Palavras-chave : Revisão bibliográfica; educação em ciências; audiovisual
## Introdução
Na educação em ciências e especificamente no ensino de física o uso das tecnologias da Informação e comunicação como recurso didático tem sido utilizados, como, por exemplo, em: estudos de modelagem, simulação computacional (ARAÚJO, VEIT e MOREIRA, 2012) com o objetivo de promover e auxiliar a aprendizagem em física. Nessa direção, materiais digitais de apoio à aprendizagem vem sendo cada vez mais produzidos e utilizados em todos os níveis de ensino (ARANTES, MIRANDA e STUDART, 2010).
Outro tipo de tecnologia são os recursos audiovisuais, como os vídeos. De acordo com Pereira (2008), o vídeo é uma estratégia alternativa para o desenvolvimento de atividades experimentais, que possibilita a exploração do fenômeno ao dar oportunidade ao professor de discutir os modelos físicos e teóricos, que podem levar o aluno ao observar a demonstração gravada a uma melhor compreensão dos conceitos envolvidos. Entretanto, o potencial do vídeo é pouco explorado, em geral a sua apresentação não é pensada como uma metodologia, mas sim como entretenimento ou em alguns casos mero repetidor de aula tradicional. Cabe ao processo educativo em suas várias instâncias aproveitar a motivação que os jovens das várias classes sociais têm com a produção audiovisual e utilizá-las em suas práticas de ensino em sala de aula (PEREIRA, 2008).

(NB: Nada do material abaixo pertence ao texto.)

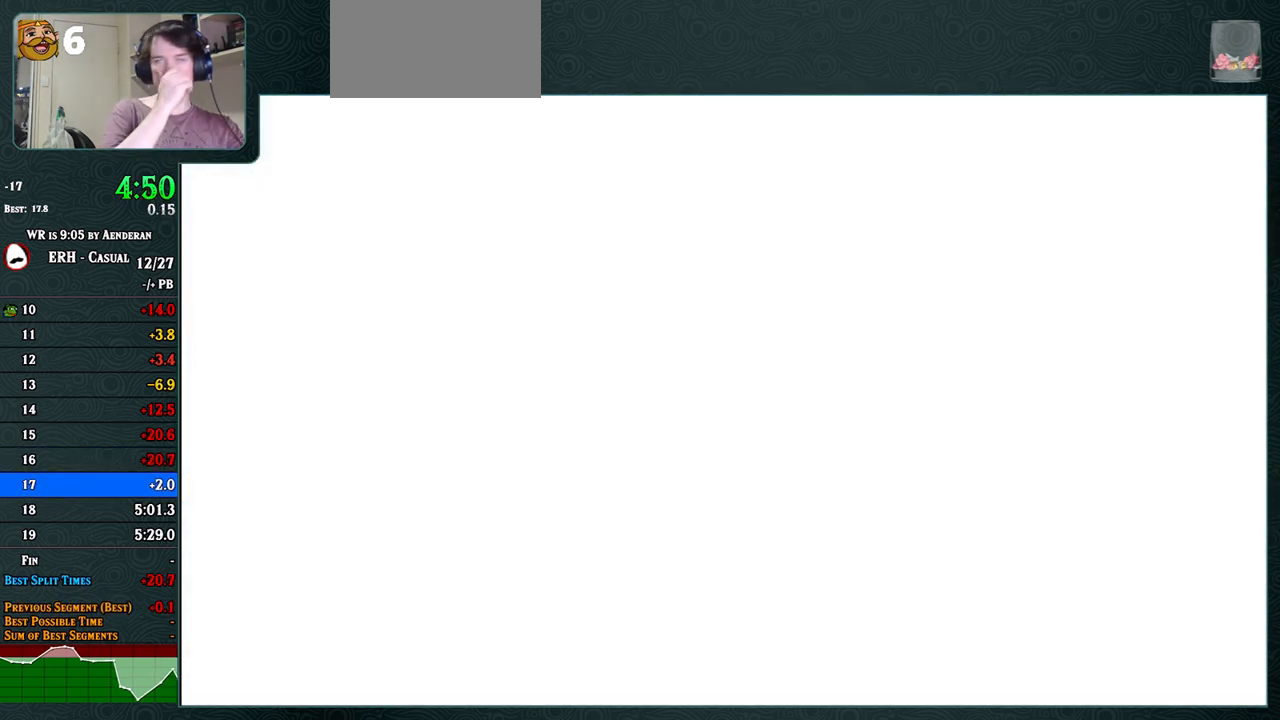
{"buttons": [], "left_stick": "center", "events": []}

\_\_\_\_\_\_\_\_\_\_\_\_\_\_\_\_\_\_\_\_\_\_\_\_\_\_\_\_\_\_\_\_\_\_\_\_\_\_\_\_\_\_\_\_\_\_\_\_\_\_\_\_\_\_\_\_\_\_\_\_\_\_\_\_\_\_\_\_\_\_\_\_\_\_\_\_\_\_\_\_\_\_\_\_\_\_\_\_\_\_\_\_\_\_\_\_\_\_\_\_
26 a 30 de janeiro de 2015
O fato da escola utilizar o vídeo como um recurso didático não garante a efetivação de uma aprendizagem significativa de física, como bem afirma Pereira (2008), a solução para a melhoria do ensino de física no Brasil está relacionada a união de várias instâncias como as institucionais, políticas e pedagógicas, ou seja, bem além da simples utilização do vídeo didático. De acordo com o pesquisador não se defende o uso do vídeo como solução das dificuldades dos estudantes, mas sim no aumento de possibilidades de recursos que favorecem a elaboração de estratégias de ensino do professor com a finalidade de contribuir para um processo de ensino-aprendizagem de Física mais significativo.

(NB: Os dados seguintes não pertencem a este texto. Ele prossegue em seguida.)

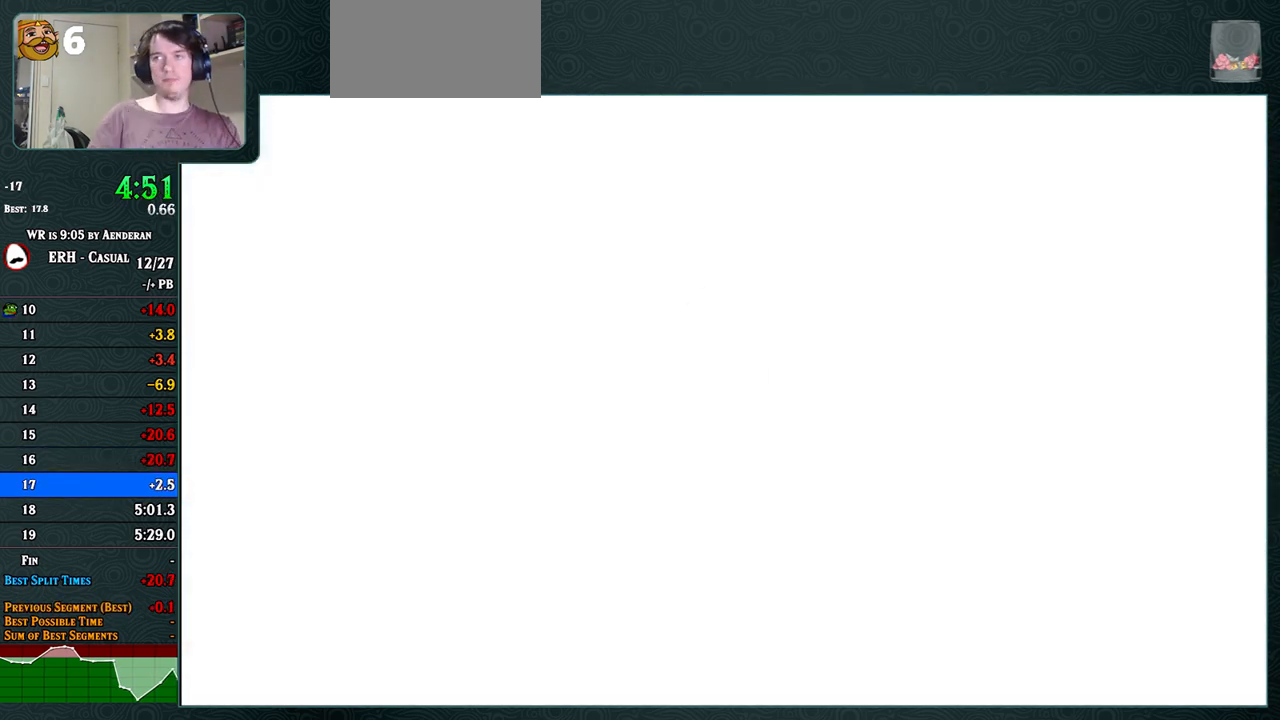
{"buttons": [], "left_stick": "center", "events": []}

Rezende, Pereira e Vairo (2011) apontam que mesmo que não se apresente como grande foco no ensino de Ciências, como outras linhas de pesquisa (formação de professores, História e Filosofia da Ciência etc.), o uso de recursos audiovisuais parece ensejar interesse de pesquisadores e professores de ciências como temática relevante para a área. Neste sentido, o presente trabalho tem por objetivo fazer um levantamento bibliográfico nos periódicos da área de ensino de ciências dos últimos 5 anos sobre a utilização dos vídeos no processo de ensino-aprendizagem de ciências.
## Metodologia
No presente estudo, foi realizado um levantamento bibliográfico nas revistas eletrônicas brasileiras da área de ensino de ciências. Os periódicos selecionados, um total de dez, foram os seguintes: Alexandria, Ciência & Educação (C&E), Investigações em Ensino de Ciências (IEC), Caderno Brasileiro de Ensino de Física (CBEF), Revista Brasileira de Ensino de Física (RBEF), Ensaio-Pesquisa em Educação em Ciências (EPEC), Revista Brasileira de Pesquisa em Educação em Ciências (RBPEC), Revista Brasileira de Informática na Educação (RBIE), Revista Experiências no Ensino de Ciências (REEC), Revista Tecnologias na Educação (RTE).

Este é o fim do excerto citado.